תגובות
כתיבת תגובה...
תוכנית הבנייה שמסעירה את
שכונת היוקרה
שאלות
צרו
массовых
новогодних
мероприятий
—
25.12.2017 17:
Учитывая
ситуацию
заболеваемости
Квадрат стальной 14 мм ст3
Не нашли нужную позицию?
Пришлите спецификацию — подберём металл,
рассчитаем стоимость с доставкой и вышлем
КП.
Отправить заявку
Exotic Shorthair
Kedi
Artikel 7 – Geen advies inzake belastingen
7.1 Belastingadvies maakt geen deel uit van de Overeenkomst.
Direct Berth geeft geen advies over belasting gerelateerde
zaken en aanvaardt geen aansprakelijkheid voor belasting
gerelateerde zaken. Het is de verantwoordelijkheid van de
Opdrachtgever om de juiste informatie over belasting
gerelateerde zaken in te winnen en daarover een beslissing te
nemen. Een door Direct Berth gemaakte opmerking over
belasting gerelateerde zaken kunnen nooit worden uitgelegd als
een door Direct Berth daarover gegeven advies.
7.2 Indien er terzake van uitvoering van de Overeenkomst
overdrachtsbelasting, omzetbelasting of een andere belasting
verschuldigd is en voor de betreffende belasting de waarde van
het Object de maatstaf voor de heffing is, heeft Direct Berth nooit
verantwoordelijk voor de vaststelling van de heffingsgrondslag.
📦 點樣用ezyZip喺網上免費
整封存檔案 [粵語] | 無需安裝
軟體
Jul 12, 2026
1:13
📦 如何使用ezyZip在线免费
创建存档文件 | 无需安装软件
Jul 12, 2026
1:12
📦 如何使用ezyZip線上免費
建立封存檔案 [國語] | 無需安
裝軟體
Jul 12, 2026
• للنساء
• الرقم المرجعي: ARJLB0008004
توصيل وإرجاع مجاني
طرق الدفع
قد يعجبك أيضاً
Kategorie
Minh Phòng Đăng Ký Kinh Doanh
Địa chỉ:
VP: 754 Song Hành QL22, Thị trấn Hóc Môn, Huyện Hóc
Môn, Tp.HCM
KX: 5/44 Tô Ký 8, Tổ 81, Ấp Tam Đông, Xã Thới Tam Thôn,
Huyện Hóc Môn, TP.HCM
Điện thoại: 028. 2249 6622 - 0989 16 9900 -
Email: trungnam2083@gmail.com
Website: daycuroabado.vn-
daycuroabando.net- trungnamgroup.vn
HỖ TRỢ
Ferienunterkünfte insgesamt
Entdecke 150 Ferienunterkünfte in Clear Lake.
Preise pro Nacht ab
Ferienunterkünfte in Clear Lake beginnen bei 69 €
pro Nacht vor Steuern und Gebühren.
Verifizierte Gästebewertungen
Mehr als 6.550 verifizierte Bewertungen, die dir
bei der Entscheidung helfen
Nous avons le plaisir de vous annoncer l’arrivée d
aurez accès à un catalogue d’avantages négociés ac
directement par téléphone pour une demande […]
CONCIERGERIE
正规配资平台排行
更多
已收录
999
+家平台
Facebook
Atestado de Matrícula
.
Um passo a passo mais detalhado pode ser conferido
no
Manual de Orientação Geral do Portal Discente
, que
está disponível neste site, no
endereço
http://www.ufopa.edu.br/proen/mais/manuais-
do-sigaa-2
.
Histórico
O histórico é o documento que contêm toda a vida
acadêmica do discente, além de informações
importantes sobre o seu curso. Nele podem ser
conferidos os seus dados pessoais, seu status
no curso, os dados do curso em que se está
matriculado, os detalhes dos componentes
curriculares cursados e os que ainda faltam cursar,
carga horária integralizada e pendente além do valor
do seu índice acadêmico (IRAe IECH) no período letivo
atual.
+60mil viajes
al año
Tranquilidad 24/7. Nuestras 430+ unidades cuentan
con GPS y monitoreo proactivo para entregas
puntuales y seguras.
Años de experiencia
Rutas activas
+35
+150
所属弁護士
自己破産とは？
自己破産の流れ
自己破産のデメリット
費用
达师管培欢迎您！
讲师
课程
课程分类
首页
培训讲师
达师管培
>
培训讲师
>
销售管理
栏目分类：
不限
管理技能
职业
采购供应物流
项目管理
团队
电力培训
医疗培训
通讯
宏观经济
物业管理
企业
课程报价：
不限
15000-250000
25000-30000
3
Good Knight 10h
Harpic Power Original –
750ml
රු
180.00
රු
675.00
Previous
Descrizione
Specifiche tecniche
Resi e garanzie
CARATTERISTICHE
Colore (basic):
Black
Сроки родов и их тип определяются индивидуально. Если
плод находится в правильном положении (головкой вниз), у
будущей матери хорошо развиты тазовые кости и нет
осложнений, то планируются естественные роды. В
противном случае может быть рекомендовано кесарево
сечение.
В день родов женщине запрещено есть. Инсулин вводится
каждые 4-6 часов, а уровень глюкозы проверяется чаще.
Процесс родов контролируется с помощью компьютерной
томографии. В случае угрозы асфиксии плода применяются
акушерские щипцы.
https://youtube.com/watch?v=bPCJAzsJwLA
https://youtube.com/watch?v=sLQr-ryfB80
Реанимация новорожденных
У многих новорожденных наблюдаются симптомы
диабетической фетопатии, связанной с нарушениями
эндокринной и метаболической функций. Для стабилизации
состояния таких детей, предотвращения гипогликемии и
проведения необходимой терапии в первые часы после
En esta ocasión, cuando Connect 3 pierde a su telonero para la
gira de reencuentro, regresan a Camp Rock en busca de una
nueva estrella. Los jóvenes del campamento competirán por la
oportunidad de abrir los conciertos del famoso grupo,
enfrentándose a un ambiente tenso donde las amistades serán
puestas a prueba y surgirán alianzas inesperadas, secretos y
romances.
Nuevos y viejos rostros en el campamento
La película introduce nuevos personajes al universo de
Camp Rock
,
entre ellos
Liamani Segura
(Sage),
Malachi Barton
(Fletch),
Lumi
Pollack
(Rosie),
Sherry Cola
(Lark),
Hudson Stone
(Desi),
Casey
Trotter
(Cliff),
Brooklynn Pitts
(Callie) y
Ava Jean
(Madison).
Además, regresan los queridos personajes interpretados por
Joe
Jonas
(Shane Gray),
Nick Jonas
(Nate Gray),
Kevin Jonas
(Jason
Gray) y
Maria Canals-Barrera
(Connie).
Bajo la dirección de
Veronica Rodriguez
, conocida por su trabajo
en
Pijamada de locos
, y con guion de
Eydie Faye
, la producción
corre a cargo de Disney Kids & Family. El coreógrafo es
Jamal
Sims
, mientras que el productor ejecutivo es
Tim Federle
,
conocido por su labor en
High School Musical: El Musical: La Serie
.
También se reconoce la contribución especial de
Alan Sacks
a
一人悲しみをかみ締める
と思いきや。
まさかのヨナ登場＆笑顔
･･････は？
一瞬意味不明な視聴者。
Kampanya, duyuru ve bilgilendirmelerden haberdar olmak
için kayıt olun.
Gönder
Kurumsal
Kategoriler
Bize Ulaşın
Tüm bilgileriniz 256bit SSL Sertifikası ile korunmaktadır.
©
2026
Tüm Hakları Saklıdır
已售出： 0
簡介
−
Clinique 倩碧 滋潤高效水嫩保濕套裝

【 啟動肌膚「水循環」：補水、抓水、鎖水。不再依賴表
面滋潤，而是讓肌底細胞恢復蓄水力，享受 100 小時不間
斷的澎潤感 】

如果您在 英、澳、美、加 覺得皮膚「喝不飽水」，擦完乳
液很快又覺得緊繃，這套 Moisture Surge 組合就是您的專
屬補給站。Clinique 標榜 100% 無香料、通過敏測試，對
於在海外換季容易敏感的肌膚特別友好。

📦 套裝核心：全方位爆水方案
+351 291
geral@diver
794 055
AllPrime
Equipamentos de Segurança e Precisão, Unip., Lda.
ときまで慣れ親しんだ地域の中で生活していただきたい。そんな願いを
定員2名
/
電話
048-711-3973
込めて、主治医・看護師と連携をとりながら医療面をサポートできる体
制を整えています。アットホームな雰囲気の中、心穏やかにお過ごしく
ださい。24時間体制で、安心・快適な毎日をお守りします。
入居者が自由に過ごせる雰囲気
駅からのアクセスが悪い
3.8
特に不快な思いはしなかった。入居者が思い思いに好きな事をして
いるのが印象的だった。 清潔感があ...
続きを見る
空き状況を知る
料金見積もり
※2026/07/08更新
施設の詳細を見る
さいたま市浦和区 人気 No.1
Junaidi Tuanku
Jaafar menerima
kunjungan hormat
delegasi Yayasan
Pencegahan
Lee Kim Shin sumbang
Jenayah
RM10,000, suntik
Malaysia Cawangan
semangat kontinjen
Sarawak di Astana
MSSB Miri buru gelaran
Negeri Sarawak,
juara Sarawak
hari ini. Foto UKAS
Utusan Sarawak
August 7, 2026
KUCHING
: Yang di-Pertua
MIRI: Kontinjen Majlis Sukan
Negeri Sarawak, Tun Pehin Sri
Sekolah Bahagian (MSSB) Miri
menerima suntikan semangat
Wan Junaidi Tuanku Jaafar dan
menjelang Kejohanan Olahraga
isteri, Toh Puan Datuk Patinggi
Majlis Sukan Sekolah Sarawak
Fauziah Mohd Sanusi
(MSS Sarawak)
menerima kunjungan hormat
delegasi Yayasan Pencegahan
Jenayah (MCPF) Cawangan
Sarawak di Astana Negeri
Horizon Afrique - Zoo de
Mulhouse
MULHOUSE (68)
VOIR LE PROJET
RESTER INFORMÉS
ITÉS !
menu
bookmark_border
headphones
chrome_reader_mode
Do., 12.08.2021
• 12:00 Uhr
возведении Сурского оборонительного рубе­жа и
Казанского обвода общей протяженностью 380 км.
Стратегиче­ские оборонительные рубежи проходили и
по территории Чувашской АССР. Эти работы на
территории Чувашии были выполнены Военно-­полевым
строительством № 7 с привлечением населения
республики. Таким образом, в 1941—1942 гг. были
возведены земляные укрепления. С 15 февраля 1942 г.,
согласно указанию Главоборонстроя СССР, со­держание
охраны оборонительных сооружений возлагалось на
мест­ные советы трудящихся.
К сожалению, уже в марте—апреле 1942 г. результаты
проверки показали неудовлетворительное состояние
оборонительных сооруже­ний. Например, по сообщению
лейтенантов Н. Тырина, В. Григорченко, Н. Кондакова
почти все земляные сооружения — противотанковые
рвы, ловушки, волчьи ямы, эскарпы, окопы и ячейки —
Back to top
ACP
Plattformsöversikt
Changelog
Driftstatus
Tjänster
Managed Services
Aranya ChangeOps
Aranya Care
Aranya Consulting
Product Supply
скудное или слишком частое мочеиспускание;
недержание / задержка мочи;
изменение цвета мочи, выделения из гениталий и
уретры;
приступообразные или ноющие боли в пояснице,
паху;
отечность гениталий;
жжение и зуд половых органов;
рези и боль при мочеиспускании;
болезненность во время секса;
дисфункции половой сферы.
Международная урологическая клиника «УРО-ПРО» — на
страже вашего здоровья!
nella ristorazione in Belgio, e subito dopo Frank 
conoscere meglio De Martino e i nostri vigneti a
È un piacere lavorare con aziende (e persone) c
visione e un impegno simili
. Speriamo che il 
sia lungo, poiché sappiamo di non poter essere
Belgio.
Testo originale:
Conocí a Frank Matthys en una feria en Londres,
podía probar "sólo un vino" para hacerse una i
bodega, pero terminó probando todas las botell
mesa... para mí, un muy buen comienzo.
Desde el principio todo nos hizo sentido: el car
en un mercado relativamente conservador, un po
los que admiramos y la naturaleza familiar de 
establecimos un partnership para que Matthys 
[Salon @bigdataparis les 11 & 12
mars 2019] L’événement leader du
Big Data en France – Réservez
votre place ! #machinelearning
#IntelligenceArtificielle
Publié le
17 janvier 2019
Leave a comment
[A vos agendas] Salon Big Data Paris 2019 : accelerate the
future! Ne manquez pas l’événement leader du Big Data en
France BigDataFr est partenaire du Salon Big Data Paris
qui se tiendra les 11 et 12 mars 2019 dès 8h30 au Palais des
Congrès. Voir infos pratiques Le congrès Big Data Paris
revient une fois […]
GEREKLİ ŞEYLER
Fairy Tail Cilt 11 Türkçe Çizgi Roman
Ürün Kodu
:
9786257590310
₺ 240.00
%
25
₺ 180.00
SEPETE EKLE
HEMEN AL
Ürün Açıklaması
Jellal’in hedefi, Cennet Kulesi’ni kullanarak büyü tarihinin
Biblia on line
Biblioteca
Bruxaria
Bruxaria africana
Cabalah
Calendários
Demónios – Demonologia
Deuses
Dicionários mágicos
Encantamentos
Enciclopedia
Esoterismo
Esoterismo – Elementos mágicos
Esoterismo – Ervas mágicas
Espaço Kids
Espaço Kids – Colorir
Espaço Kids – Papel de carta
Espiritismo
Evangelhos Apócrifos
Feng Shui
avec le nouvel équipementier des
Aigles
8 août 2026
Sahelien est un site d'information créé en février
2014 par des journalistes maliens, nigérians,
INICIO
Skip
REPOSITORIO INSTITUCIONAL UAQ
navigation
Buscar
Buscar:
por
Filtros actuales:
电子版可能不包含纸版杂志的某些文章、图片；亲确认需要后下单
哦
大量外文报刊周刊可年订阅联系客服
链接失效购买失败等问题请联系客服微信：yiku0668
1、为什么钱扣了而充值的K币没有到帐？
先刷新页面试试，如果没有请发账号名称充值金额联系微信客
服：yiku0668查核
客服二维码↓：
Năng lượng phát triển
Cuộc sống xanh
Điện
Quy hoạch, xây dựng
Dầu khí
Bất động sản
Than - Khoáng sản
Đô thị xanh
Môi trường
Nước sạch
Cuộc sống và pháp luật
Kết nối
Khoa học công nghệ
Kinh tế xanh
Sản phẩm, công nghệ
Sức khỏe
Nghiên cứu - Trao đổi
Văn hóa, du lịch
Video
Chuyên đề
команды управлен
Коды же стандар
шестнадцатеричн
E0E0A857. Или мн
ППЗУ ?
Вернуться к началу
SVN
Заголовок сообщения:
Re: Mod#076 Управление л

* _What you should do_
All that should be written out is the stretch of lines above between the one holding "Um passo a passo" and the one holding "conferidos os seus dados pessoais, seu status", inclusive, exactly as given.

* _Solution for this task_
Um passo a passo mais detalhado pode ser conferido
no
Manual de Orientação Geral do Portal Discente
, que
está disponível neste site, no
endereço
http://www.ufopa.edu.br/proen/mais/manuais-
do-sigaa-2
.
Histórico
O histórico é o documento que contêm toda a vida
acadêmica do discente, além de informações
importantes sobre o seu curso. Nele podem ser
conferidos os seus dados pessoais, seu status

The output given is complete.